Please copy, word for word, the line that contains "NOTRE SOCIÉTÉ" and every line after it through the end of the records, and nothing more.
····················
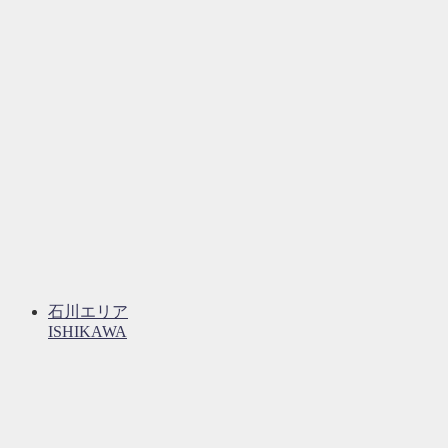
石川エリア
ISHIKAWA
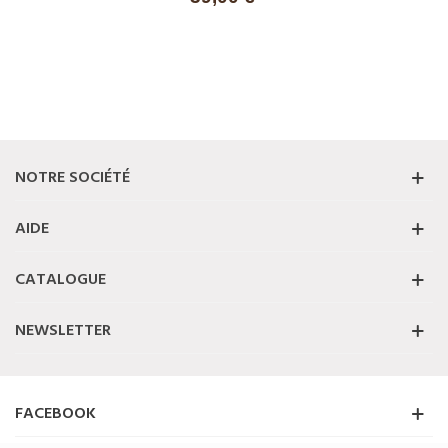
NOTRE SOCIÉTÉ
AIDE
CATALOGUE
NEWSLETTER
FACEBOOK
····················
Answer to this problem –
NOTRE SOCIÉTÉ
AIDE
CATALOGUE
NEWSLETTER
FACEBOOK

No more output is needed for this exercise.